Monday, October 13, 2008

Sweet & Sour Tofu

In a continuing effort to make more vegetarian dishes, I'm trying to incorporate more tofu into our diet. Adam just loves tofu. I'm not sure why... I mean it is very versatile and the texture is ok, but I don't see why it is so great. That's ok though- I am happy to prepare and eat it even I have no passion for it!

So not to continue on the "Negative Nellie" trend, but I have up until now avoided any sweet and sour recipes for the sole reason that I'm not a huge fan of bell peppers when they are so forward in a recipe. For example, never will I make stuffed bell peppers or get a pizza with mostly pepper topping. So the idea of sweet and sour anything with those big chunks of pepper just lightly sauteed really had no appeal. But, in the spirit of trying something again with an open mind and palette, I went for it.
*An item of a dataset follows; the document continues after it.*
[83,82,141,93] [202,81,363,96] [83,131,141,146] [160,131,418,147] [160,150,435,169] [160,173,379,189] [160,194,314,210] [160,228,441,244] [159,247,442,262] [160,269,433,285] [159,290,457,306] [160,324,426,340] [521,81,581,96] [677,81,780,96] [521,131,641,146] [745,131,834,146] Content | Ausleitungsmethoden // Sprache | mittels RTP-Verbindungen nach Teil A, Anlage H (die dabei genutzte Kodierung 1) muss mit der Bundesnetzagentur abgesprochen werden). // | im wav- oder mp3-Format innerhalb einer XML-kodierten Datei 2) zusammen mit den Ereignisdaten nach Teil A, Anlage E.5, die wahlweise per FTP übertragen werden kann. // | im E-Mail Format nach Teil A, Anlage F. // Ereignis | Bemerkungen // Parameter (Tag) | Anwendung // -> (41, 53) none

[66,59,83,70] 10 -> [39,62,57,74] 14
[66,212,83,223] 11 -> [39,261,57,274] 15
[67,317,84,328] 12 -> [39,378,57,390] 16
I have to say, it was really good and the peppers were not "too much" for me. The flavors all mixed beautifully and I dare say it was a lot like the take-out version, but much healthier! Go tofu!


Sweet and Sour Tofu
Based from AllRecipes.com

  • 1 Package Extra Firm Tofu
  • 1 Onion, chopped
  • 1 Clove of Garlic, minced
  • 1 Bell Pepper, chopped
  • 1 Carrot, sliced
  • 1 8 oz. Can of Chunk Pineapple
  • 1/4 C. Cider Vinegar
  • 1/4 C. White Wine
  • 1 1/2 Tbsp. Ketchup
  • 2 Tbsp. Soy Sauce
  • 1 tsp. Sesame Oil
  • 1 Tbsp. Brown Sugar
  • 1 Tbsp. Cornstarch plus 1-2 Tbsp. Water
  • Pinch Red Pepper Flakes


  1. Press the tofu between 2 towels or thick layers of papertowels to drain. Once the tofu has been drained, slice it into large 1.5" chunks.
  2. In a large saute pan, heat some olive oil over medium-high heat and add in the tofu. Cook the tofu until it is browned on all sides.
  3. Add in the onion, garlic, pepper and carrots and saute until the onions start to become translucent.
  4. Add in the pineapple with juice, all the liquids & brown sugar and stir to mix. Let it simmer gently for a minute or two.
  5. Mix the cornstarch in the small amount of water and then add into the pan. Stir in the red pepper flakes and any salt and pepper you may want. Let it simmer so that the sauce thickens up.
  6. Serve hot over rice or noodles.

1 comment:

dlee said...

I am developing a food fetish for tofu. I order whenever we go out for Thai and I've tried making it at home a few times now. Question -- I want a very "fried" outside crust, but can't seem to get it. I've tried both pan-frying and cooking with hardly any oil. Have you had any luck?